• _WORK ITEM_
Please filter the data down to the lines that include the word "Великобритании" and copy them.
┏━━
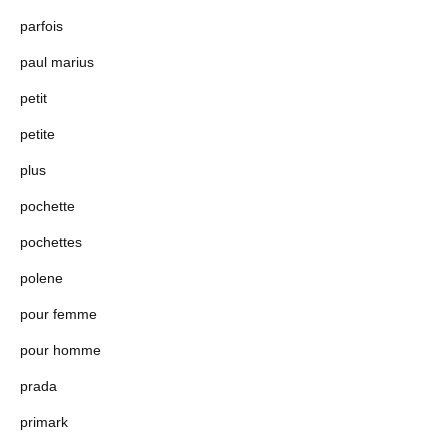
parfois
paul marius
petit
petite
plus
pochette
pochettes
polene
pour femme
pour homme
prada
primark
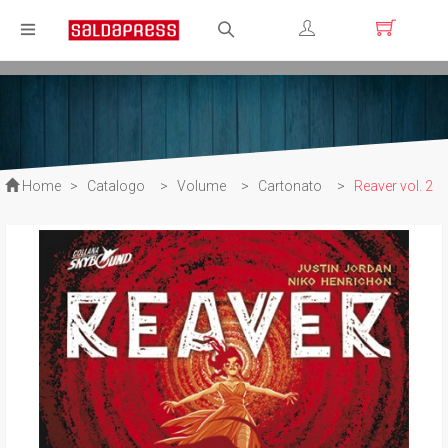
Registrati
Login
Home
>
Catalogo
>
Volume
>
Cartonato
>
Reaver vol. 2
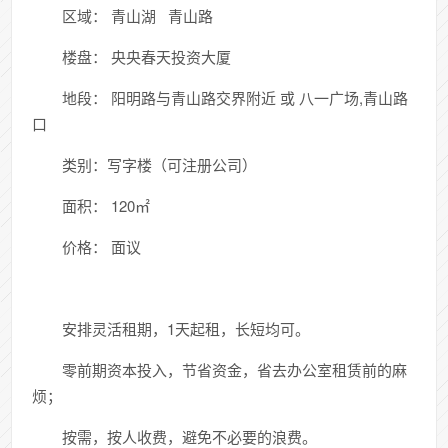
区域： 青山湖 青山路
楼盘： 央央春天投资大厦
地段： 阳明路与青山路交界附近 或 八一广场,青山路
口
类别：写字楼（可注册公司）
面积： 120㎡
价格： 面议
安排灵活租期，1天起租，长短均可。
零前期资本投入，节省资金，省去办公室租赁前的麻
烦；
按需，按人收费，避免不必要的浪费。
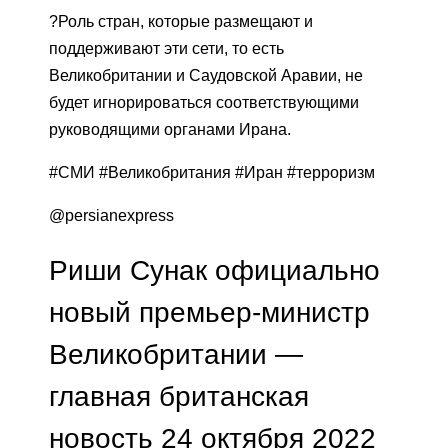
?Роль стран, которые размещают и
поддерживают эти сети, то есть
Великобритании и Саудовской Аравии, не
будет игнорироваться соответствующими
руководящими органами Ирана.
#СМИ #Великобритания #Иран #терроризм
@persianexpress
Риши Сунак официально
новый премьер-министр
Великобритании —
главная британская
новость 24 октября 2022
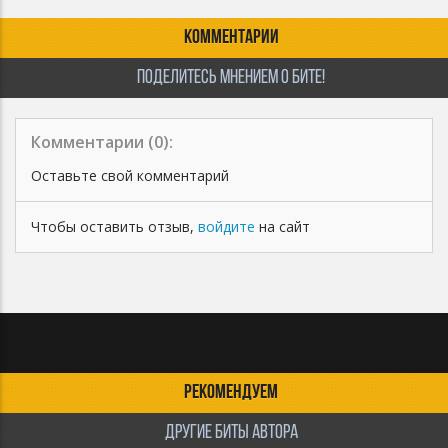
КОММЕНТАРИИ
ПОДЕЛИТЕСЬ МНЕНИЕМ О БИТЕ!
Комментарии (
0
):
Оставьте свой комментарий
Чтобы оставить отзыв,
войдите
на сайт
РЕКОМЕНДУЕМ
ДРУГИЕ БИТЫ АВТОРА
┗━━
┏━━
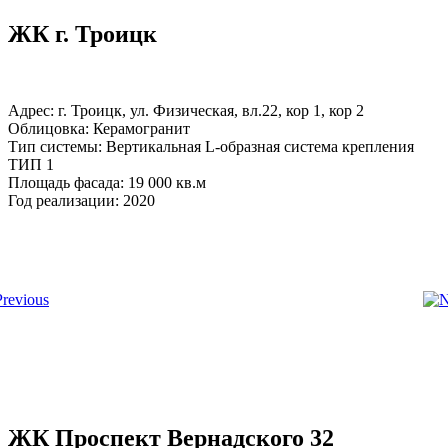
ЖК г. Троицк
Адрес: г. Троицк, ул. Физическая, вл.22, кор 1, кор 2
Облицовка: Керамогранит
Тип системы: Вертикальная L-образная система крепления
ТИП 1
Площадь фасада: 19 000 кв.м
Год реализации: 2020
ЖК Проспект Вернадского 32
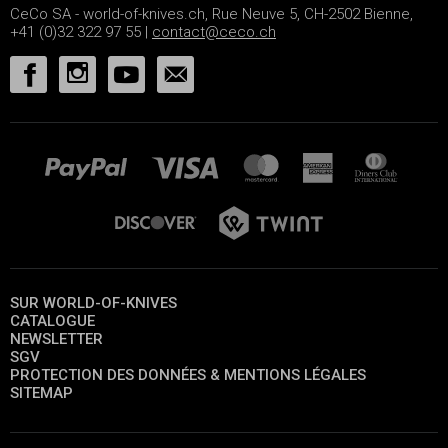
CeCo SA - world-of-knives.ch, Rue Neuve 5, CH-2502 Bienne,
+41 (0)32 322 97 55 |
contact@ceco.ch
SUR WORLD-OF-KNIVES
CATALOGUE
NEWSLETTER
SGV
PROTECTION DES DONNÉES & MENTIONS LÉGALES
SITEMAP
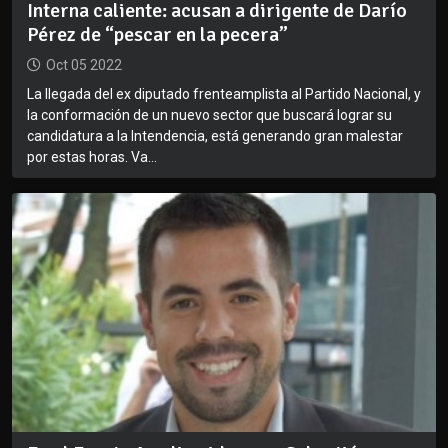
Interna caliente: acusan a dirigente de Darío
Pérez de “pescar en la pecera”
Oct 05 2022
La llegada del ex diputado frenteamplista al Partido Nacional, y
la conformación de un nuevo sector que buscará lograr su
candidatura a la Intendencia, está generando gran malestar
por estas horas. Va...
┗━━
• _SOLUTION TO THE PROBLEM_
Великобритании и Саудовской Аравии, не
Великобритании —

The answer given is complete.